> **Lesetext**:
◇ ◇ ◇ ◇ ◇ ◇ ◇

Die USA haben Afghanistan nicht erst kürzlich verloren, vor ihrem jetzigen Abzug von dort: Vielmehr sei dies im Rahmen ihres rücksichtslos geführten sogenannten "Krieges gegen den Terror" geschehen, mit dem sie die Taliban zu aktiveren Handlungen provozierten. Diese Ansicht gab Hamid Karzai, ehemals Präsident Afghanistans, in einem Interview mit RT preis. Nicht klar ist auch, ob dies ein Versagen oder durchaus gewollt war, wenn man bedenkt, dass sich erst während ihres Einsatzes die Terrormiliz Islamischer Staat in Afghanistan einnisten konnte. Nun sei Russlands Einsatz bei der Vermittlung innerafghanischer Verhandlungen von "grundlegender" Bedeutung beim Lösen dieses Problems.
Anfängliche Erfolge der USA beim Staatsaufbau in Afghanistan – und dann kam der "Krieg gegen den Terror"

◇ ◇ ◇ ◇ ◇ ◇ ◇

> **Erforderliche Handlung A**:
Drucken Sie aus dem Text über Afghanistan den Abschnitt von „Die USA haben“ bis „Lösen dieses Problems.“ einschließlich aus.
> **Erforderliche Handlung B**:
Welches Amt hatte Hamid Karzai laut dem Text über Afghanistan früher inne?
> **Erforderliche Handlung C**:
Greifen Sie den Text über Afghanistan nach seinem letzten Satz auf und schreiben Sie ihn weiter.

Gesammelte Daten

◇ ◇ ◇ ◇ ◇ ◇ ◇

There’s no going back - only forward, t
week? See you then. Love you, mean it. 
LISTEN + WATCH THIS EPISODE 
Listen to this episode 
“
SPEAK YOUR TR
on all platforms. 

◇ ◇ ◇ ◇ ◇ ◇ ◇

> **Erwartete Antwort A**:
Die USA haben Afghanistan nicht erst kürzlich verloren, vor ihrem jetzigen Abzug von dort: Vielmehr sei dies im Rahmen ihres rücksichtslos geführten sogenannten "Krieges gegen den Terror" geschehen, mit dem sie die Taliban zu aktiveren Handlungen provozierten. Diese Ansicht gab Hamid Karzai, ehemals Präsident Afghanistans, in einem Interview mit RT preis. Nicht klar ist auch, ob dies ein Versagen oder durchaus gewollt war, wenn man bedenkt, dass sich erst während ihres Einsatzes die Terrormiliz Islamischer Staat in Afghanistan einnisten konnte. Nun sei Russlands Einsatz bei der Vermittlung innerafghanischer Verhandlungen von "grundlegender" Bedeutung beim Lösen dieses Problems.

> **Erwartete Antwort B**:
Er war Präsident Afghanistans.

> **Erwartete Antwort C**:
Das afghanische Volk hieß den US-Einsatz in seinem Lande zunächst willkommen – in Solidarität mit den USA nach dem Terroranschlag auf das WTC, aber vor allem auch aus eigenen Beweggründen heraus: "Das afghanische Volk wartete auf einen solchen Moment der Befreiung [...] vom Extremismus, von der Gewalt, vom Terrorismus, vom schleichenden Einfall aus einem Nachbarland aus. Und von einer so langen Zeit des Leids." Tatsächlich, erinnert der ehemalige afghanische Präsident, hatte Afghanistan zuvor viele Länder um Hilfe gebeten:
"Zuvor hatten wir die USA angefleht – und auch Russland, wo wir gerade darüber reden, und Europa auch –, [zu uns] zu kommen und Afghanistan zu helfen, sich selbst zu befreien. [...] Selbst diejenigen Länder, die mit den Vereinigten Staaten zu vielen Problemen weltweit nicht auf einer Wellenlänge waren – wie Russland, wie China, ja, wie der Iran! – sie alle begrüßten diese Entscheidung der Vereinigten Staaten und ihrer Verbündeten, nach Afghanistan zu kommen, und trugen sie mit."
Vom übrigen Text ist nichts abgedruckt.